## Page excerpt
_ _ _ _ _
After Wagner's death in 1883, his widow Cosima kept the festival going while worshiping his ghost and reinforcing the universal impression that hers was a holy mission. The sacrosanct directorial duties eventually passed to her son Siegfried, who cautiously introduced staging elements modern for his time without altering the inherent performing concepts. Siegfried's wife and successor, Winifred, concentrated essentially on preserving the status quo, until her reign expired in 1944, shortly before the defeat of Germany in the Second World War.
When Bayreuth reopened in 1951, the composer's grandsons, Wieland and Wolfgang, were now in charge. For most practical purposes, the conservative Wolfgang minded the store while Wieland created a startling, healthy, and controversial revolution. Wieland decided that a literal presentation of the heroic, fantastic Wagner mythos could only result in Disneyesque cartoons. No one, he felt, could take seriously a world of overstuffed Briinnhildes in breastplates, beefy tenor-heroes, Peter Pan mermaids, and cardboard-realism sets embellished with hokey-smoky magic tricks.
Wieland wanted to restore the poignancy of Wagner while banishing the trivia and purging the pomp. His Wagner was abstract, symbolic, stark, psychologically oriented, much involved with light painting, little concerned with a tradition predicated on ritual and kitsch. Sometimes Wieland actually dared contradict the text. His productions aroused violent protest at first; the old German guard was, of course, offended. Then gradually his way became the Way: the only way Wagner could be interpreted and appreciated by serious contemporary audiences, the lazy way emulated by less imaginative stage directors everywhere.
_ _ _ _ _
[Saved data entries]
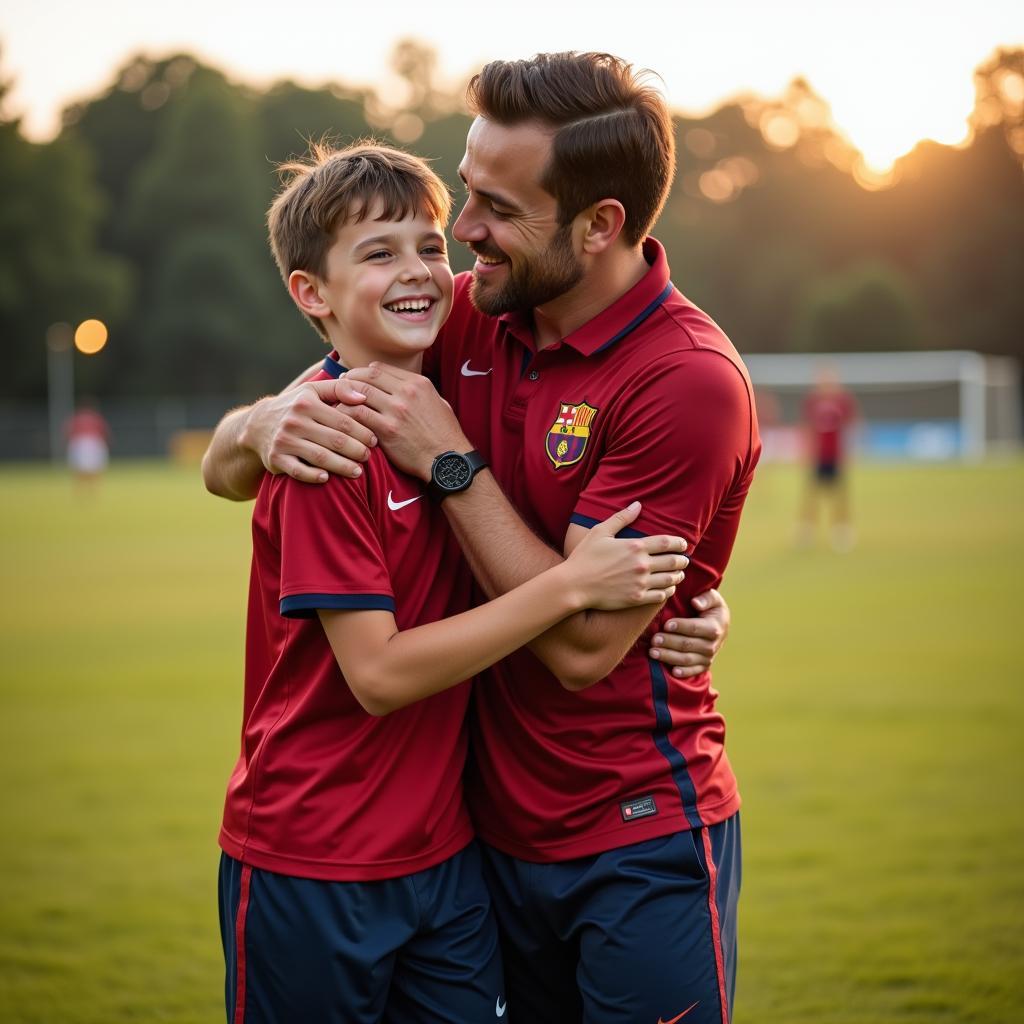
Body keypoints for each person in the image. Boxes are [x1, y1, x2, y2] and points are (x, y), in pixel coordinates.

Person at [204, 53, 758, 1024]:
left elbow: (584, 646)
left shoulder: (686, 380)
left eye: (494, 211)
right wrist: (254, 427)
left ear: (600, 225)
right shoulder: (465, 313)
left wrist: (453, 463)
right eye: (466, 197)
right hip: (475, 839)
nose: (460, 239)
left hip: (630, 831)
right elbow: (262, 441)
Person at [798, 365, 858, 551]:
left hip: (836, 455)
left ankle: (841, 530)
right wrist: (807, 451)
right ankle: (807, 531)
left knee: (840, 494)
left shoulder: (843, 400)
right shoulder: (812, 400)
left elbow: (852, 426)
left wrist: (850, 452)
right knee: (811, 494)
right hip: (818, 455)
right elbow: (807, 426)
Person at [65, 401, 110, 490]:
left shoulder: (76, 418)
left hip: (79, 442)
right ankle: (92, 488)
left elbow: (69, 432)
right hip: (93, 442)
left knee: (80, 468)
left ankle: (81, 488)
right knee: (94, 467)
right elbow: (104, 431)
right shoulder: (96, 417)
_ _ _ _ _
## Problem statement
In the passage about the Bayreuth festival, in what year did Winifred's time in charge end?

## Response below
1944